Bersiap menggunakan jukung
Meskipun
perahu ini kecil dan ramping, namun nyatanya perahu ini cukup tangguh. Tidak perlu khawatir saat menggunakan jukung ini, ujung jukung yang lancip berfungsi untuk membelah
gelombang. Sehingga bisa dikatakan kapal ini lebih aman untuk menuju laut
lepas, di banding perahu motor yang berukuran sedikit lebih besar.
Untuk
menuju perairan laut lepas, jukung tidak boleh di naiki lebih dari 3 penumpang,
maksimal jukung dinaiki oleh 4 orang (3 penumpang dan 1 pengemudi). Karena kami
ber-4 maka kami menggunaan 2 jukung, saya dengan Pak Hendra, sedangkan Mba
Shinta dengan Pak Yopie. Saya sengaja duduk di paling depan untuk merasakan
sensasi gelombang yang lebih terasa. Perjalanan pun dimula!
Ready and go!
Benar
saja, duduk paling depan menggunakan jukung bisa dibilang sangat seru.
Gelombang yang membuat perahu bergoyang pun membuat saya sedikit kesulitan saat
menggunakan kamera. Sesekali saya melihat ombak memecah bebatuan karang yang sangat
indah. Setelah melaut sekitar 30 menit sampailah kami pada tempat dimana lumba
– lumba sering muncul. Jukung kami mulai berjalan pelan.
Setelah
beberapa saat saya mulai menengok kesana kemari dengan harapan melihat lumba –
lumba. Kamera baru saja dinyalakan, sambil mengarahkan kamera ke arah depan,
pak Hendra dan pengemudi perahu teriak “Itu..itu..” saya hanya berkata, “mana..

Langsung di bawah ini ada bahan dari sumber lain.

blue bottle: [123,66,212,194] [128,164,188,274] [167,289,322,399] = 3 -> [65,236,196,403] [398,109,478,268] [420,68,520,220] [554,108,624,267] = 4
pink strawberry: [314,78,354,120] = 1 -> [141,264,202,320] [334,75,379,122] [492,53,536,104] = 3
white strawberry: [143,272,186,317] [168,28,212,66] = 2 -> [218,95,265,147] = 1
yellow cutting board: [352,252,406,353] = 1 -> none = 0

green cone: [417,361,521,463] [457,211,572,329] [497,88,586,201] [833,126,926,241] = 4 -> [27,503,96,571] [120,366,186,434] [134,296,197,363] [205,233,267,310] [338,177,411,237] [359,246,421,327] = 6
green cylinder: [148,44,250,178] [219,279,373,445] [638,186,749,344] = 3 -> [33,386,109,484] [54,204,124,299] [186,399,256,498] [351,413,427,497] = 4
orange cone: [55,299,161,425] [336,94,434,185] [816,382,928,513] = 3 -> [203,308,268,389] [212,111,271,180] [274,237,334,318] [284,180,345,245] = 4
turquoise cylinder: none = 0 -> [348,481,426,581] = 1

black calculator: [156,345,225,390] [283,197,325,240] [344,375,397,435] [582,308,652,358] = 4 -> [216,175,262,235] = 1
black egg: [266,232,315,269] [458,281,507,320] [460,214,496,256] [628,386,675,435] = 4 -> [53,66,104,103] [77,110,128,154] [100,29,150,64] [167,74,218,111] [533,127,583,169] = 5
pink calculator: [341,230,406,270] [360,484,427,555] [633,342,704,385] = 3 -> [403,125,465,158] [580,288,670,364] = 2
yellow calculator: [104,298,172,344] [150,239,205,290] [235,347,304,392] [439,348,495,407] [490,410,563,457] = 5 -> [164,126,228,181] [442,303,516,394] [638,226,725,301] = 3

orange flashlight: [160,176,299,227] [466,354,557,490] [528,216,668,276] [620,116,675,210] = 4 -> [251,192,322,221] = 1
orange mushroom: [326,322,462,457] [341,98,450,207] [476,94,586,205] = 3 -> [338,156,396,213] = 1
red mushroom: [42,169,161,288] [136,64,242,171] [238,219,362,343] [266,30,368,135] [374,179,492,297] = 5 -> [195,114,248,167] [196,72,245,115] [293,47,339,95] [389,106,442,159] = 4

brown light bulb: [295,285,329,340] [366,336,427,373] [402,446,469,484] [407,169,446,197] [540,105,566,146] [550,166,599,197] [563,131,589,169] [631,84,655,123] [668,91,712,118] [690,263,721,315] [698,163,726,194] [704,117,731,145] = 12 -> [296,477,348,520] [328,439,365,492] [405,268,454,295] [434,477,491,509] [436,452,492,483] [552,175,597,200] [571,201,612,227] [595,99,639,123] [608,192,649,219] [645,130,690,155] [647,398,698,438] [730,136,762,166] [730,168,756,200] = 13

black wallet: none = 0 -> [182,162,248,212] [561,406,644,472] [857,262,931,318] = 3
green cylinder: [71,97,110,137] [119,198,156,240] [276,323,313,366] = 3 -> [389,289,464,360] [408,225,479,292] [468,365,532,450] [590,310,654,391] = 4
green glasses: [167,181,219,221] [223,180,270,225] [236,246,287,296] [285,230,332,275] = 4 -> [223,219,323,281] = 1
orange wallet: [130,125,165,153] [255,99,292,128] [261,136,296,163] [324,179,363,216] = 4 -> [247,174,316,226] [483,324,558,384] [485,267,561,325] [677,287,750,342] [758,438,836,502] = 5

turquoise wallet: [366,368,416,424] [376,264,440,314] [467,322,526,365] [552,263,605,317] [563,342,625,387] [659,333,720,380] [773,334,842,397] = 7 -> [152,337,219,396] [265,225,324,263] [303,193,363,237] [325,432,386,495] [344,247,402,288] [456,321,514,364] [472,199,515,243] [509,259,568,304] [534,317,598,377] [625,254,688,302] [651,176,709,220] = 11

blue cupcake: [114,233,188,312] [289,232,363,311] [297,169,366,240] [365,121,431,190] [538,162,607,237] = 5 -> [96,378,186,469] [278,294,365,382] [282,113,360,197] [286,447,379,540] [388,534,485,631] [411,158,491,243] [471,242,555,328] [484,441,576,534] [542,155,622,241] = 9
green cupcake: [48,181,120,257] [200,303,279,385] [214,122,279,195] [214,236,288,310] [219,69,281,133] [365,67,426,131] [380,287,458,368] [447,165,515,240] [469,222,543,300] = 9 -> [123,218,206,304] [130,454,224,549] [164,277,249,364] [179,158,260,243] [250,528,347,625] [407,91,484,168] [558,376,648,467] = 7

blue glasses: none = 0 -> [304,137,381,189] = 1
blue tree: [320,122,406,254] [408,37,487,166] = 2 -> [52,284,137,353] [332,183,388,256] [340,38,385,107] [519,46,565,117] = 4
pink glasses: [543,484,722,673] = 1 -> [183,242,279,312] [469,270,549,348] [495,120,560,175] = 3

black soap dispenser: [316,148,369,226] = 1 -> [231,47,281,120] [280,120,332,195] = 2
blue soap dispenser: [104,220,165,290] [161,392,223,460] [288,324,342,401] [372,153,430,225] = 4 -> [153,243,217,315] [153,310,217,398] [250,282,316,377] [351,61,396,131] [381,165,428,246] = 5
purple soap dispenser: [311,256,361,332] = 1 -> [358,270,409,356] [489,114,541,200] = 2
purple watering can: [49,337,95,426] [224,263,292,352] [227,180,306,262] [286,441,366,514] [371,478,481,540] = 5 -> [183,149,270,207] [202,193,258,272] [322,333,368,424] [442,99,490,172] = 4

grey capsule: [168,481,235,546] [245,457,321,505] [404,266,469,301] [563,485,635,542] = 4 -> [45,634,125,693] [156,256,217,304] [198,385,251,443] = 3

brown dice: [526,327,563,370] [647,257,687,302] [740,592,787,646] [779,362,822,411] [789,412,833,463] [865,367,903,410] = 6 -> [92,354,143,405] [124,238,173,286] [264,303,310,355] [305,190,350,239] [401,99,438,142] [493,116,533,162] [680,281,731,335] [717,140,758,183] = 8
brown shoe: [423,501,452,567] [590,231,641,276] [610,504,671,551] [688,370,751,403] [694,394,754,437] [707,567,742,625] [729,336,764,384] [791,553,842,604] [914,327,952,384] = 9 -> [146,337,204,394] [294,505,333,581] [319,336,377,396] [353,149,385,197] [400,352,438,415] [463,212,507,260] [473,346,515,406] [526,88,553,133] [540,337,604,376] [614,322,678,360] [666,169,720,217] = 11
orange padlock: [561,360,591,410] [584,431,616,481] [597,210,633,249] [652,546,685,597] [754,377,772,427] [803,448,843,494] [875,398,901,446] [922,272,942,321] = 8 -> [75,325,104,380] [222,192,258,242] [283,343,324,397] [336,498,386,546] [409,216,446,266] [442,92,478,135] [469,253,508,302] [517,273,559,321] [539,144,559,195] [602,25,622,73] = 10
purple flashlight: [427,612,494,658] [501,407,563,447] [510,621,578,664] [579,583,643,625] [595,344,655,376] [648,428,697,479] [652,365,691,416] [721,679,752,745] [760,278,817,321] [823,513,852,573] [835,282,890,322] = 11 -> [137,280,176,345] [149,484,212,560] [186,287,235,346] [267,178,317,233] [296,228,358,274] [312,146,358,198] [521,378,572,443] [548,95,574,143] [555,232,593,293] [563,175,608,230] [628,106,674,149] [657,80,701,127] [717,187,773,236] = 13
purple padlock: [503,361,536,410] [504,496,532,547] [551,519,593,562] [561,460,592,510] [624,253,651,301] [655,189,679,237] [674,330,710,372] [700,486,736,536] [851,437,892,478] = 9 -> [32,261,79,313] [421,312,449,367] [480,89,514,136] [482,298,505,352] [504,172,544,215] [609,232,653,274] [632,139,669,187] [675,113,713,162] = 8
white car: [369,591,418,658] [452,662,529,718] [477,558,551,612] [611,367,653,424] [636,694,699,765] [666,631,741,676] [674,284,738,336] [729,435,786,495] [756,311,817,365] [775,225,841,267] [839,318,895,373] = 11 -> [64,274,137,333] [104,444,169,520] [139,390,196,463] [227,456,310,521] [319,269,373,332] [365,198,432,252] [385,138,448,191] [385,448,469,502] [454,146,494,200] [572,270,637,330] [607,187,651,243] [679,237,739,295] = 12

mana..?” sambil kamera di arahkan entah kemana. Ternyata ada lumba – lumba
disebelah kanan tapi saya tidak melihatnya. Haduh, payah juga ya saya.
Kemudian
saya fokus memperhatikan sebelah kanan (tempat lumba – lumba tadi), di sebrang
kanan pun terdapat jukung wisatawan yang juga sedang mencari lumba. Saat saya sedang
memandang ke arah kanan, orang-orang yang berada di jukung sebrang kanan saya
tiba – tiba berteriak. “Aaaaa!” sambil nunjuk ke arah jukung yang saya gunakan.
“Itu
mega...” Kata Pak Hendra, ternyata lumba – lumba nya ada di sebelah kiri jukung
saya, yang kata Pak Hendra dekat sekali dengan jukung kami. Haduuuh, sedih
banget nih saya belum bisa liat lumba – lumba langsung padahal orang lain udah
teriak – teriak.
Akhirnya
mata saya siap siaga, menengok ke arah depan, samping kiri, samping kanan, dan
juga sesekali belakang. Kamera stand by
siap memotret jikala lumba – lumba itu datang. Yak! Itu dia lumba – lumbanya!
Berada sedikit jauh di depan serong kanan saya, tapi pas saya baru mencet
tombol shutter, eh ternyata dia udah
hilang duluan. Duh, ternyata susah juga ya mau foto lumba – lumba.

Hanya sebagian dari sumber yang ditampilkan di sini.